[A dataset excerpt]

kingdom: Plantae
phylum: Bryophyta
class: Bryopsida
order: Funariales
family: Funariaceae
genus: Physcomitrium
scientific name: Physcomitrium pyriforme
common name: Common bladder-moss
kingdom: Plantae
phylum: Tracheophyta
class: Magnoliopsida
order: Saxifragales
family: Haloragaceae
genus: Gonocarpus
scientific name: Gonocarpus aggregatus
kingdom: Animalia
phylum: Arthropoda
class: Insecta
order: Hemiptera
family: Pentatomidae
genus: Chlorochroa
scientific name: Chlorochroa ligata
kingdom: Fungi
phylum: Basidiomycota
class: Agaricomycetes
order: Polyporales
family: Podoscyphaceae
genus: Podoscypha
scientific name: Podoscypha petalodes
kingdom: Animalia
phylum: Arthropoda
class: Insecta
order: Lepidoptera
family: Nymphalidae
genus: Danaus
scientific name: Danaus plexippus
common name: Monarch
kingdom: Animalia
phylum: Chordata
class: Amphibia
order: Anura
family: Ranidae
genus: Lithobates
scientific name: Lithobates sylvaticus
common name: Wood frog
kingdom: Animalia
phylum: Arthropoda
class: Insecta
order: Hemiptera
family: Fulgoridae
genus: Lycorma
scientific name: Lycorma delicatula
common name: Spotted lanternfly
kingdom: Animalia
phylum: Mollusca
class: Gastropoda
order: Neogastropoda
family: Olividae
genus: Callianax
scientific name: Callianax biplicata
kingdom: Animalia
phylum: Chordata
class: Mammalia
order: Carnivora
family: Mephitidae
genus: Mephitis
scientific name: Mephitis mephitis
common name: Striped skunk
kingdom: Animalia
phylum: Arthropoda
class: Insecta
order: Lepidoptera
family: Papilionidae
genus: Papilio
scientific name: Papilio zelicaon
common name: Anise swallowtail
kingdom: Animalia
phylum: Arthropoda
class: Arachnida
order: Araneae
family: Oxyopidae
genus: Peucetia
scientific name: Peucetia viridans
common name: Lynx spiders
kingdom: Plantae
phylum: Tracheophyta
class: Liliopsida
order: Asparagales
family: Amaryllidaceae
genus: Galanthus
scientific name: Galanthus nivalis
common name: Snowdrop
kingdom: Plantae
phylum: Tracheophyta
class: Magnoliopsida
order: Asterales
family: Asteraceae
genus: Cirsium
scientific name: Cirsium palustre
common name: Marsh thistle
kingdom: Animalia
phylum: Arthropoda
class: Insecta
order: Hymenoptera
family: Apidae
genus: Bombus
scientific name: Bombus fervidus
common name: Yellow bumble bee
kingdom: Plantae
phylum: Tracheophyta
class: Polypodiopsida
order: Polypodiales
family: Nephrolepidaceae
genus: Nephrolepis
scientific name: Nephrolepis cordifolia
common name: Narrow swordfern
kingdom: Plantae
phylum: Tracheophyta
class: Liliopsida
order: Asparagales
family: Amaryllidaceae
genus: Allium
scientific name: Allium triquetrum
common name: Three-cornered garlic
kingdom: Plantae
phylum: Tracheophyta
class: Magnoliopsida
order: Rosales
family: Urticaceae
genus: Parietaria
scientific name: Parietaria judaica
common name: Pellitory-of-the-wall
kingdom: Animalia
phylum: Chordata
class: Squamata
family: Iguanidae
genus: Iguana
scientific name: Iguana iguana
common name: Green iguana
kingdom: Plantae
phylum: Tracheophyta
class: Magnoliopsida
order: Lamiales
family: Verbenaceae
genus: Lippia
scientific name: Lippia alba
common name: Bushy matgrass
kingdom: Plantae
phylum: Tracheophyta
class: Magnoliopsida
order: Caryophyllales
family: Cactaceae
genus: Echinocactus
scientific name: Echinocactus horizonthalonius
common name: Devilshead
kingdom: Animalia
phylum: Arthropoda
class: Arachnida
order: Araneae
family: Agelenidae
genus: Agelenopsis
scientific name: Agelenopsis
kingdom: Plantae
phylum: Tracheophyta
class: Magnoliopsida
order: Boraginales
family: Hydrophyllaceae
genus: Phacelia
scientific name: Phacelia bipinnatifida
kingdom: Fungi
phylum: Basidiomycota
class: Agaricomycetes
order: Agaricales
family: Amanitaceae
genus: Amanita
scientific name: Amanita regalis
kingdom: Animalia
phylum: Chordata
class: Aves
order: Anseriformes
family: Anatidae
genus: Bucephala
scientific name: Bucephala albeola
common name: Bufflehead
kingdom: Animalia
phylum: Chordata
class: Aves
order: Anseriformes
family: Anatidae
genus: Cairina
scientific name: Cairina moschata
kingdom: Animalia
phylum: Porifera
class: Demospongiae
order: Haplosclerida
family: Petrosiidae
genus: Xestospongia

Problem to work on:
Can you write out every one of the rows above, reproducing each line verbatim?

Reply:
kingdom: Plantae
phylum: Bryophyta
class: Bryopsida
order: Funariales
family: Funariaceae
genus: Physcomitrium
scientific name: Physcomitrium pyriforme
common name: Common bladder-moss
kingdom: Plantae
phylum: Tracheophyta
class: Magnoliopsida
order: Saxifragales
family: Haloragaceae
genus: Gonocarpus
scientific name: Gonocarpus aggregatus
kingdom: Animalia
phylum: Arthropoda
class: Insecta
order: Hemiptera
family: Pentatomidae
genus: Chlorochroa
scientific name: Chlorochroa ligata
kingdom: Fungi
phylum: Basidiomycota
class: Agaricomycetes
order: Polyporales
family: Podoscyphaceae
genus: Podoscypha
scientific name: Podoscypha petalodes
kingdom: Animalia
phylum: Arthropoda
class: Insecta
order: Lepidoptera
family: Nymphalidae
genus: Danaus
scientific name: Danaus plexippus
common name: Monarch
kingdom: Animalia
phylum: Chordata
class: Amphibia
order: Anura
family: Ranidae
genus: Lithobates
scientific name: Lithobates sylvaticus
common name: Wood frog
kingdom: Animalia
phylum: Arthropoda
class: Insecta
order: Hemiptera
family: Fulgoridae
genus: Lycorma
scientific name: Lycorma delicatula
common name: Spotted lanternfly
kingdom: Animalia
phylum: Mollusca
class: Gastropoda
order: Neogastropoda
family: Olividae
genus: Callianax
scientific name: Callianax biplicata
kingdom: Animalia
phylum: Chordata
class: Mammalia
order: Carnivora
family: Mephitidae
genus: Mephitis
scientific name: Mephitis mephitis
common name: Striped skunk
kingdom: Animalia
phylum: Arthropoda
class: Insecta
order: Lepidoptera
family: Papilionidae
genus: Papilio
scientific name: Papilio zelicaon
common name: Anise swallowtail
kingdom: Animalia
phylum: Arthropoda
class: Arachnida
order: Araneae
family: Oxyopidae
genus: Peucetia
scientific name: Peucetia viridans
common name: Lynx spiders
kingdom: Plantae
phylum: Tracheophyta
class: Liliopsida
order: Asparagales
family: Amaryllidaceae
genus: Galanthus
scientific name: Galanthus nivalis
common name: Snowdrop
kingdom: Plantae
phylum: Tracheophyta
class: Magnoliopsida
order: Asterales
family: Asteraceae
genus: Cirsium
scientific name: Cirsium palustre
common name: Marsh thistle
kingdom: Animalia
phylum: Arthropoda
class: Insecta
order: Hymenoptera
family: Apidae
genus: Bombus
scientific name: Bombus fervidus
common name: Yellow bumble bee
kingdom: Plantae
phylum: Tracheophyta
class: Polypodiopsida
order: Polypodiales
family: Nephrolepidaceae
genus: Nephrolepis
scientific name: Nephrolepis cordifolia
common name: Narrow swordfern
kingdom: Plantae
phylum: Tracheophyta
class: Liliopsida
order: Asparagales
family: Amaryllidaceae
genus: Allium
scientific name: Allium triquetrum
common name: Three-cornered garlic
kingdom: Plantae
phylum: Tracheophyta
class: Magnoliopsida
order: Rosales
family: Urticaceae
genus: Parietaria
scientific name: Parietaria judaica
common name: Pellitory-of-the-wall
kingdom: Animalia
phylum: Chordata
class: Squamata
family: Iguanidae
genus: Iguana
scientific name: Iguana iguana
common name: Green iguana
kingdom: Plantae
phylum: Tracheophyta
class: Magnoliopsida
order: Lamiales
family: Verbenaceae
genus: Lippia
scientific name: Lippia alba
common name: Bushy matgrass
kingdom: Plantae
phylum: Tracheophyta
class: Magnoliopsida
order: Caryophyllales
family: Cactaceae
genus: Echinocactus
scientific name: Echinocactus horizonthalonius
common name: Devilshead
kingdom: Animalia
phylum: Arthropoda
class: Arachnida
order: Araneae
family: Agelenidae
genus: Agelenopsis
scientific name: Agelenopsis
kingdom: Plantae
phylum: Tracheophyta
class: Magnoliopsida
order: Boraginales
family: Hydrophyllaceae
genus: Phacelia
scientific name: Phacelia bipinnatifida
kingdom: Fungi
phylum: Basidiomycota
class: Agaricomycetes
order: Agaricales
family: Amanitaceae
genus: Amanita
scientific name: Amanita regalis
kingdom: Animalia
phylum: Chordata
class: Aves
order: Anseriformes
family: Anatidae
genus: Bucephala
scientific name: Bucephala albeola
common name: Bufflehead
kingdom: Animalia
phylum: Chordata
class: Aves
order: Anseriformes
family: Anatidae
genus: Cairina
scientific name: Cairina moschata
kingdom: Animalia
phylum: Porifera
class: Demospongiae
order: Haplosclerida
family: Petrosiidae
genus: Xestospongia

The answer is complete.